# Functional Analysis Master Thesis Seminars (Lise Wouters and Bram Vancraeynest)

- https://wis.kuleuven.be/agenda/sem-opalg/ay18-19/sem-28-05
- Functional Analysis Master Thesis Seminars (Lise Wouters and Bram Vancraeynest)
- 2019-05-28T13:30:00+02:00
- 2019-05-28T15:30:00+02:00

**When**

May 28, 2019 from 01:30 PM to 03:30 PM (Europe/Brussels / UTC200)

**Where**

B.02.18

**Add event to calendar**

**13h30 - 14h20 **: Lise Wouters

**14h30 - 15h20 **: Bram Vancraeynest

**Titles and abstracts**

**Lise Wouters : Measure equivalence of locally compact groups**

Recently Koivisto, Kyed and Raum extended the notion of measure equivalence (introduced by Gromov for discrete groups) to locally compact groups. Examples include lattices (or more generally, closed subgroups of finite covolume) in the same locally compact group. For discrete groups, the notion of measure equivalence is equivalent to the two groups admitting stably orbit equivalent, essentially free, ergodic, pmp actions. The definition for locally compact groups is equivalent to a natural generalization of this condition. In my thesis I have studied in detail which kind of free, ergodic, pmp actions occur for a given group. More specifically, I have studied which types and flow of weights occur for the von Neumann algebra associated to cross section equivalence relations of these actions. It turns out the answer depends on the modular function of the group. As a corollary, I obtained a new proof of a recent result by Koivisto, Kyed and Raum, that up to measure equivalence there are precisely three classes of amenable groups: the compact, noncompact unimodular, and non-unimodular ones. In the seminar I will introduce measure equivalence of locally compact groups, explain the results I have obtained for actions of these groups and how they lead to the corollary. Depending on the available time, I will also discuss some more examples and properties of measure equivalence.

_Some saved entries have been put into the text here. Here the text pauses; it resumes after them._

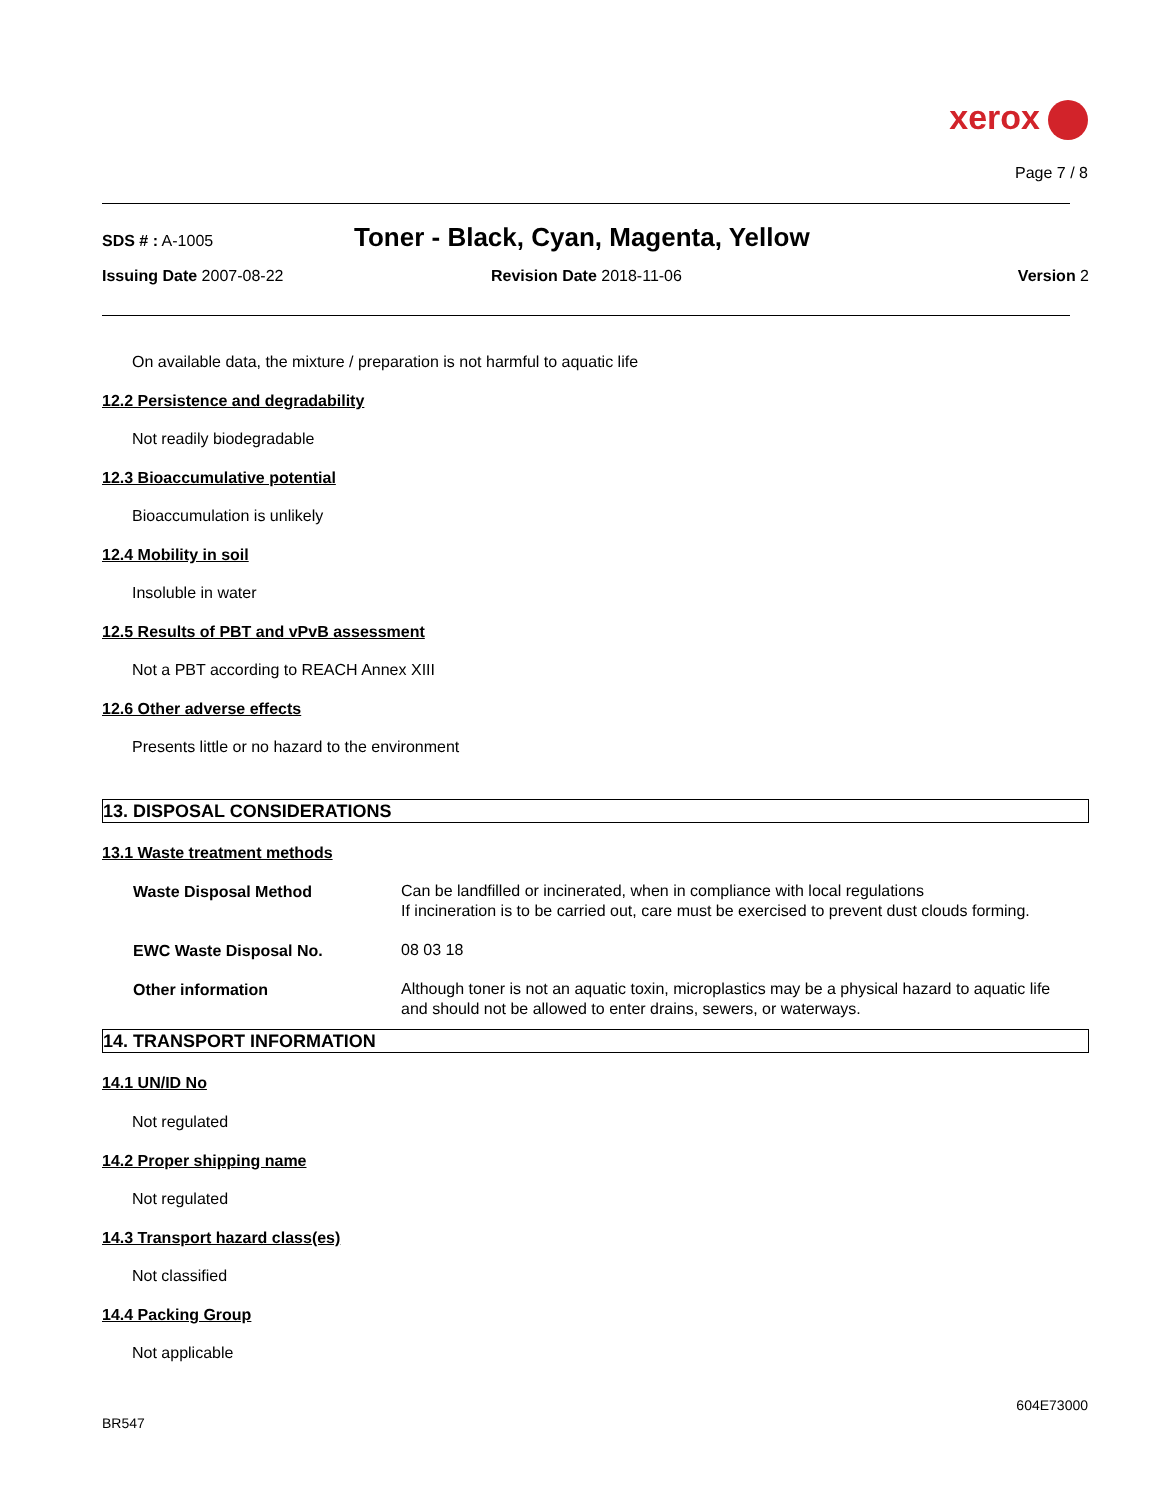xerox
Page 7 / 8
SDS # : A-1005
Toner - Black, Cyan, Magenta, Yellow
Issuing Date 2007-08-22 Revision Date 2018-11-06 Version 2
On available data, the mixture / preparation is not harmful to aquatic life
12.2 Persistence and degradability
Not readily biodegradable
12.3 Bioaccumulative potential
Bioaccumulation is unlikely
12.4 Mobility in soil
Insoluble in water
12.5 Results of PBT and vPvB assessment
Not a PBT according to REACH Annex XIII
12.6 Other adverse effects
Presents little or no hazard to the environment
13. DISPOSAL CONSIDERATIONS
13.1 Waste treatment methods
| Waste Disposal Method | Can be landfilled or incinerated, when in compliance with local regulations If incineration is to be carried out, care must be exercised to prevent dust clouds forming. |
| EWC Waste Disposal No. | 08 03 18 |
| Other information | Although toner is not an aquatic toxin, microplastics may be a physical hazard to aquatic life and should not be allowed to enter drains, sewers, or waterways. |
14. TRANSPORT INFORMATION
14.1 UN/ID No
Not regulated
14.2 Proper shipping name
Not regulated
14.3 Transport hazard class(es)
Not classified
14.4 Packing Group
Not applicable
604E73000
BR547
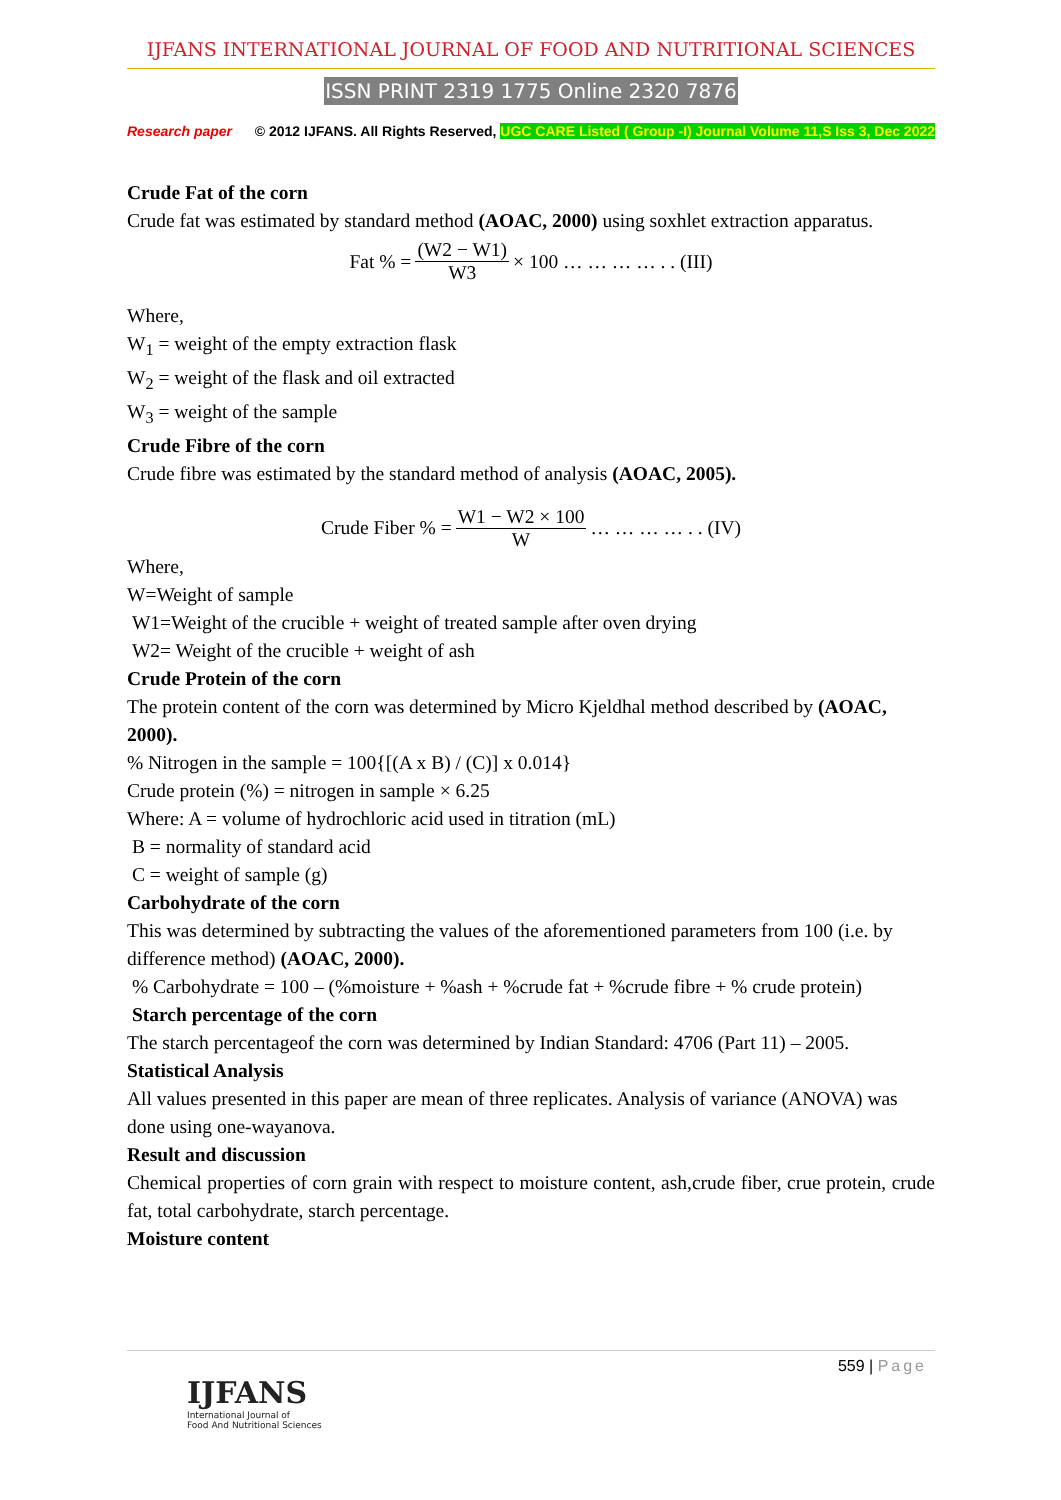IJFANS INTERNATIONAL JOURNAL OF FOOD AND NUTRITIONAL SCIENCES
ISSN PRINT 2319 1775 Online 2320 7876
Research paper © 2012 IJFANS. All Rights Reserved, UGC CARE Listed ( Group -I) Journal Volume 11,S Iss 3, Dec 2022
Crude Fat of the corn
Crude fat was estimated by standard method (AOAC, 2000) using soxhlet extraction apparatus.
Fat % = (W2 − W1) W3 × 100 … … … … . . (III)
Where,
W<sub>1</sub> = weight of the empty extraction flask
W<sub>2</sub> = weight of the flask and oil extracted
W<sub>3</sub> = weight of the sample
Crude Fibre of the corn
Crude fibre was estimated by the standard method of analysis (AOAC, 2005).
Crude Fiber % = W1 − W2 × 100 W … … … … . . (IV)
Where,
W=Weight of sample
W1=Weight of the crucible + weight of treated sample after oven drying
W2= Weight of the crucible + weight of ash
Crude Protein of the corn
The protein content of the corn was determined by Micro Kjeldhal method described by (AOAC, 2000).
% Nitrogen in the sample = 100{[(A x B) / (C)] x 0.014}
Crude protein (%) = nitrogen in sample × 6.25
Where: A = volume of hydrochloric acid used in titration (mL)
B = normality of standard acid
C = weight of sample (g)
Carbohydrate of the corn
This was determined by subtracting the values of the aforementioned parameters from 100 (i.e. by difference method) (AOAC, 2000).
% Carbohydrate = 100 – (%moisture + %ash + %crude fat + %crude fibre + % crude protein)
Starch percentage of the corn
The starch percentageof the corn was determined by Indian Standard: 4706 (Part 11) – 2005.
Statistical Analysis
All values presented in this paper are mean of three replicates. Analysis of variance (ANOVA) was done using one-wayanova.
Result and discussion
Chemical properties of corn grain with respect to moisture content, ash,crude fiber, crue protein, crude fat, total carbohydrate, starch percentage.
Moisture content
559 | Page
IJFANS
International Journal of
Food And Nutritional Sciences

**Bram Vancraeynest : ** **Nuclear dimension**

Sometimes one thinks of the theory of C*-algebras as "non-commutative topology". This is justified by the relation between abelian C*-algebras and locally compact Hausdorff spaces. Winter and Zacharias introduced the concept of nuclear dimension that brings the notion of dimension to a C*-algebra setting. In the commutative case, the nuclear dimension of the C*-algebra C(*X*) agrees with the topological dimension of the locally compact Hausdorff space *X*. Thus we can view nuclear dimension as a "non-commutative dimension". In addition the introduction of nuclear dimension meant a breakthrough in the classification of C*-algebras. In my thesis I studied several properties of nuclear dimension and in this seminar I will discuss them. In particular I will show that the zero dimensional C*-algebras are exactly the approximately finite dimensional (AF) C*-algebras. I will also look at some examples of C*-algebras and their nuclear dimension.